> Saved data entries
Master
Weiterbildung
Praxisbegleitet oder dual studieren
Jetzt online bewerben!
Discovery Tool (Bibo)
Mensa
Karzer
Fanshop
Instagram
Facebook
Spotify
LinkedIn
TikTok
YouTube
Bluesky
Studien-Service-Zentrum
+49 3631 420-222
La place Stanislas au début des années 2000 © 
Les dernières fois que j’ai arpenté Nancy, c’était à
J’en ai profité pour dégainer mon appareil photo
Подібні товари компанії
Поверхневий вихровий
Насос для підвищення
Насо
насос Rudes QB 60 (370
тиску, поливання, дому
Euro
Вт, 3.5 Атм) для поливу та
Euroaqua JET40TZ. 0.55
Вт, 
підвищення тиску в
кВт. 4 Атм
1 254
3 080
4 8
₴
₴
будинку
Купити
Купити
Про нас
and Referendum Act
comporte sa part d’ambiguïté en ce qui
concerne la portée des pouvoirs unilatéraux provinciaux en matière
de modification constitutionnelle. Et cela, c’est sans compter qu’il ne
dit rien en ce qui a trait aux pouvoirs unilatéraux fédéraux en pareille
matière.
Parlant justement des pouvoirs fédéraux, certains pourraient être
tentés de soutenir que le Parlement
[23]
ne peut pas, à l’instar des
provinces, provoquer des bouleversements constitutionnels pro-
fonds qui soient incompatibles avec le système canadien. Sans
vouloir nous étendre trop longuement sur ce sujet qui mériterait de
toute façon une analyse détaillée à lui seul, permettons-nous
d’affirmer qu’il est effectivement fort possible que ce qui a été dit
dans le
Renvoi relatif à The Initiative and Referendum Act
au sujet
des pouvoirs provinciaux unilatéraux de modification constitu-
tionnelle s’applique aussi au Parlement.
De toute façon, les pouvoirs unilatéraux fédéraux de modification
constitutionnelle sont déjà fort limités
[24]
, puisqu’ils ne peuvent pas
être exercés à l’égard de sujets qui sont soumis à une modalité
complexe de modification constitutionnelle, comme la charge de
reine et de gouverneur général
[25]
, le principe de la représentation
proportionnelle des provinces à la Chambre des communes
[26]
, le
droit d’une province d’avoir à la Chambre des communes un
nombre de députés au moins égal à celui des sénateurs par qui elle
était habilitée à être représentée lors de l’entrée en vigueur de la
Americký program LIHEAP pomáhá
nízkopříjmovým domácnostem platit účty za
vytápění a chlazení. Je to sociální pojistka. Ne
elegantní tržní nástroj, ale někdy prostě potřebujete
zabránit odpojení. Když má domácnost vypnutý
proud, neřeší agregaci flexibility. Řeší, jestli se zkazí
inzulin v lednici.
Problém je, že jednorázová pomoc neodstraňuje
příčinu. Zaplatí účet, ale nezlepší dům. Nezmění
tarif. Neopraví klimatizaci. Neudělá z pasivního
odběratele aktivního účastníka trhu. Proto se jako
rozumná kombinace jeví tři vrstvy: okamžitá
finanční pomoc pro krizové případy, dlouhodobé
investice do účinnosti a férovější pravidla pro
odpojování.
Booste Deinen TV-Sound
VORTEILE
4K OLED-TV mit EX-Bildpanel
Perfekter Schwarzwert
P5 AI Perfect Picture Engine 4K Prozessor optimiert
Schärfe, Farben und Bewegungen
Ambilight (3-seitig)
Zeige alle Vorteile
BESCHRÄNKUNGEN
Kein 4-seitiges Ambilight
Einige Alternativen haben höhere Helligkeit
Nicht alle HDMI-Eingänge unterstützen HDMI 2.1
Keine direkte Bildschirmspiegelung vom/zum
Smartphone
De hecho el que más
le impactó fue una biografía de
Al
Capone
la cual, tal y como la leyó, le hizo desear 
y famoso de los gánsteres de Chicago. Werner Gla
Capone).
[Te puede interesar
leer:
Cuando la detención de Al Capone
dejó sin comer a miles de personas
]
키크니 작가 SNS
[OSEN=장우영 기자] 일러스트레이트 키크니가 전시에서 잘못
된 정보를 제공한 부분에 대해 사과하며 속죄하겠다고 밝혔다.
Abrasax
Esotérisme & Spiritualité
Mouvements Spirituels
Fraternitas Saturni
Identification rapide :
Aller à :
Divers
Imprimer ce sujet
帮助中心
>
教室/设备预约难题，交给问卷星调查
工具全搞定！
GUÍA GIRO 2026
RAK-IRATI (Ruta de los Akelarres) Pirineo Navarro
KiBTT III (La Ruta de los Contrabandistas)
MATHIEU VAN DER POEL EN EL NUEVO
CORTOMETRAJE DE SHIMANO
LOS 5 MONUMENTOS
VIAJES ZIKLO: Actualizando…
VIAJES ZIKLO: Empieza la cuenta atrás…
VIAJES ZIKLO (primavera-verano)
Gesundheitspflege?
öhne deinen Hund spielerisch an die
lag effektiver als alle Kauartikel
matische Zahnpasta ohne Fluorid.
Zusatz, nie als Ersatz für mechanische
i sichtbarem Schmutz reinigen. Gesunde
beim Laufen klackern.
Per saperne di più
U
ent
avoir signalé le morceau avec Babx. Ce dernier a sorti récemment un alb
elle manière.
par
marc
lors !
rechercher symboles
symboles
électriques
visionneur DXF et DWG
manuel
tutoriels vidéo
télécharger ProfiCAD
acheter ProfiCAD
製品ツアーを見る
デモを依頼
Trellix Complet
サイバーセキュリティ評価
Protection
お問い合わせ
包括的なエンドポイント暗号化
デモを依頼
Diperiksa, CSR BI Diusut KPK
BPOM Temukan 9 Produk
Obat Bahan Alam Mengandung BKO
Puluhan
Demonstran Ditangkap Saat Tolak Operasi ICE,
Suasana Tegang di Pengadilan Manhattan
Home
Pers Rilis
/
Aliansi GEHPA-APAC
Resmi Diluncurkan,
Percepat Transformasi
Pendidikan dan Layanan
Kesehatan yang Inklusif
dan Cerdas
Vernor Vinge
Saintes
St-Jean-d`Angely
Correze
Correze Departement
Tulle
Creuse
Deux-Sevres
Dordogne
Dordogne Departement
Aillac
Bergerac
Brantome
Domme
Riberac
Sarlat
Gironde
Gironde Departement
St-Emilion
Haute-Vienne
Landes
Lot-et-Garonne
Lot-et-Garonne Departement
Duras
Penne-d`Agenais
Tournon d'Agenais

> Work task
Output every line of text from the data above as a numbered list, leaving out any blank lines.

> Answer section
1. Master
2. Weiterbildung
3. Praxisbegleitet oder dual studieren
4. Jetzt online bewerben!
5. Discovery Tool (Bibo)
6. Mensa
7. Karzer
8. Fanshop
9. Instagram
10. Facebook
11. Spotify
12. LinkedIn
13. TikTok
14. YouTube
15. Bluesky
16. Studien-Service-Zentrum
17. +49 3631 420-222
18. La place Stanislas au début des années 2000 © 
19. Les dernières fois que j’ai arpenté Nancy, c’était à
20. J’en ai profité pour dégainer mon appareil photo
21. Подібні товари компанії
22. Поверхневий вихровий
23. Насос для підвищення
24. Насо
25. насос Rudes QB 60 (370
26. тиску, поливання, дому
27. Euro
28. Вт, 3.5 Атм) для поливу та
29. Euroaqua JET40TZ. 0.55
30. Вт, 
31. підвищення тиску в
32. кВт. 4 Атм
33. 1 254
34. 3 080
35. 4 8
36. ₴
37. ₴
38. будинку
39. Купити
40. Купити
41. Про нас
42. and Referendum Act
43. comporte sa part d’ambiguïté en ce qui
44. concerne la portée des pouvoirs unilatéraux provinciaux en matière
45. de modification constitutionnelle. Et cela, c’est sans compter qu’il ne
46. dit rien en ce qui a trait aux pouvoirs unilatéraux fédéraux en pareille
47. matière.
48. Parlant justement des pouvoirs fédéraux, certains pourraient être
49. tentés de soutenir que le Parlement
50. [23]
51. ne peut pas, à l’instar des
52. provinces, provoquer des bouleversements constitutionnels pro-
53. fonds qui soient incompatibles avec le système canadien. Sans
54. vouloir nous étendre trop longuement sur ce sujet qui mériterait de
55. toute façon une analyse détaillée à lui seul, permettons-nous
56. d’affirmer qu’il est effectivement fort possible que ce qui a été dit
57. dans le
58. Renvoi relatif à The Initiative and Referendum Act
59. au sujet
60. des pouvoirs provinciaux unilatéraux de modification constitu-
61. tionnelle s’applique aussi au Parlement.
62. De toute façon, les pouvoirs unilatéraux fédéraux de modification
63. constitutionnelle sont déjà fort limités
64. [24]
65. , puisqu’ils ne peuvent pas
66. être exercés à l’égard de sujets qui sont soumis à une modalité
67. complexe de modification constitutionnelle, comme la charge de
68. reine et de gouverneur général
69. [25]
70. , le principe de la représentation
71. proportionnelle des provinces à la Chambre des communes
72. [26]
73. , le
74. droit d’une province d’avoir à la Chambre des communes un
75. nombre de députés au moins égal à celui des sénateurs par qui elle
76. était habilitée à être représentée lors de l’entrée en vigueur de la
77. Americký program LIHEAP pomáhá
78. nízkopříjmovým domácnostem platit účty za
79. vytápění a chlazení. Je to sociální pojistka. Ne
80. elegantní tržní nástroj, ale někdy prostě potřebujete
81. zabránit odpojení. Když má domácnost vypnutý
82. proud, neřeší agregaci flexibility. Řeší, jestli se zkazí
83. inzulin v lednici.
84. Problém je, že jednorázová pomoc neodstraňuje
85. příčinu. Zaplatí účet, ale nezlepší dům. Nezmění
86. tarif. Neopraví klimatizaci. Neudělá z pasivního
87. odběratele aktivního účastníka trhu. Proto se jako
88. rozumná kombinace jeví tři vrstvy: okamžitá
89. finanční pomoc pro krizové případy, dlouhodobé
90. investice do účinnosti a férovější pravidla pro
91. odpojování.
92. Booste Deinen TV-Sound
93. VORTEILE
94. 4K OLED-TV mit EX-Bildpanel
95. Perfekter Schwarzwert
96. P5 AI Perfect Picture Engine 4K Prozessor optimiert
97. Schärfe, Farben und Bewegungen
98. Ambilight (3-seitig)
99. Zeige alle Vorteile
100. BESCHRÄNKUNGEN
101. Kein 4-seitiges Ambilight
102. Einige Alternativen haben höhere Helligkeit
103. Nicht alle HDMI-Eingänge unterstützen HDMI 2.1
104. Keine direkte Bildschirmspiegelung vom/zum
105. Smartphone
106. De hecho el que más
107. le impactó fue una biografía de
108. Al
109. Capone
110. la cual, tal y como la leyó, le hizo desear 
111. y famoso de los gánsteres de Chicago. Werner Gla
112. Capone).
113. [Te puede interesar
114. leer:
115. Cuando la detención de Al Capone
116. dejó sin comer a miles de personas
117. ]
118. 키크니 작가 SNS
119. [OSEN=장우영 기자] 일러스트레이트 키크니가 전시에서 잘못
120. 된 정보를 제공한 부분에 대해 사과하며 속죄하겠다고 밝혔다.
121. Abrasax
122. Esotérisme & Spiritualité
123. Mouvements Spirituels
124. Fraternitas Saturni
125. Identification rapide :
126. Aller à :
127. Divers
128. Imprimer ce sujet
129. 帮助中心
130. >
131. 教室/设备预约难题，交给问卷星调查
132. 工具全搞定！
133. GUÍA GIRO 2026
134. RAK-IRATI (Ruta de los Akelarres) Pirineo Navarro
135. KiBTT III (La Ruta de los Contrabandistas)
136. MATHIEU VAN DER POEL EN EL NUEVO
137. CORTOMETRAJE DE SHIMANO
138. LOS 5 MONUMENTOS
139. VIAJES ZIKLO: Actualizando…
140. VIAJES ZIKLO: Empieza la cuenta atrás…
141. VIAJES ZIKLO (primavera-verano)
142. Gesundheitspflege?
143. öhne deinen Hund spielerisch an die
144. lag effektiver als alle Kauartikel
145. matische Zahnpasta ohne Fluorid.
146. Zusatz, nie als Ersatz für mechanische
147. i sichtbarem Schmutz reinigen. Gesunde
148. beim Laufen klackern.
149. Per saperne di più
150. U
151. ent
152. avoir signalé le morceau avec Babx. Ce dernier a sorti récemment un alb
153. elle manière.
154. par
155. marc
156. lors !
157. rechercher symboles
158. symboles
159. électriques
160. visionneur DXF et DWG
161. manuel
162. tutoriels vidéo
163. télécharger ProfiCAD
164. acheter ProfiCAD
165. 製品ツアーを見る
166. デモを依頼
167. Trellix Complet
168. サイバーセキュリティ評価
169. Protection
170. お問い合わせ
171. 包括的なエンドポイント暗号化
172. デモを依頼
173. Diperiksa, CSR BI Diusut KPK
174. BPOM Temukan 9 Produk
175. Obat Bahan Alam Mengandung BKO
176. Puluhan
177. Demonstran Ditangkap Saat Tolak Operasi ICE,
178. Suasana Tegang di Pengadilan Manhattan
179. Home
180. Pers Rilis
181. /
182. Aliansi GEHPA-APAC
183. Resmi Diluncurkan,
184. Percepat Transformasi
185. Pendidikan dan Layanan
186. Kesehatan yang Inklusif
187. dan Cerdas
188. Vernor Vinge
189. Saintes
190. St-Jean-d`Angely
191. Correze
192. Correze Departement
193. Tulle
194. Creuse
195. Deux-Sevres
196. Dordogne
197. Dordogne Departement
198. Aillac
199. Bergerac
200. Brantome
201. Domme
202. Riberac
203. Sarlat
204. Gironde
205. Gironde Departement
206. St-Emilion
207. Haute-Vienne
208. Landes
209. Lot-et-Garonne
210. Lot-et-Garonne Departement
211. Duras
212. Penne-d`Agenais
213. Tournon d'Agenais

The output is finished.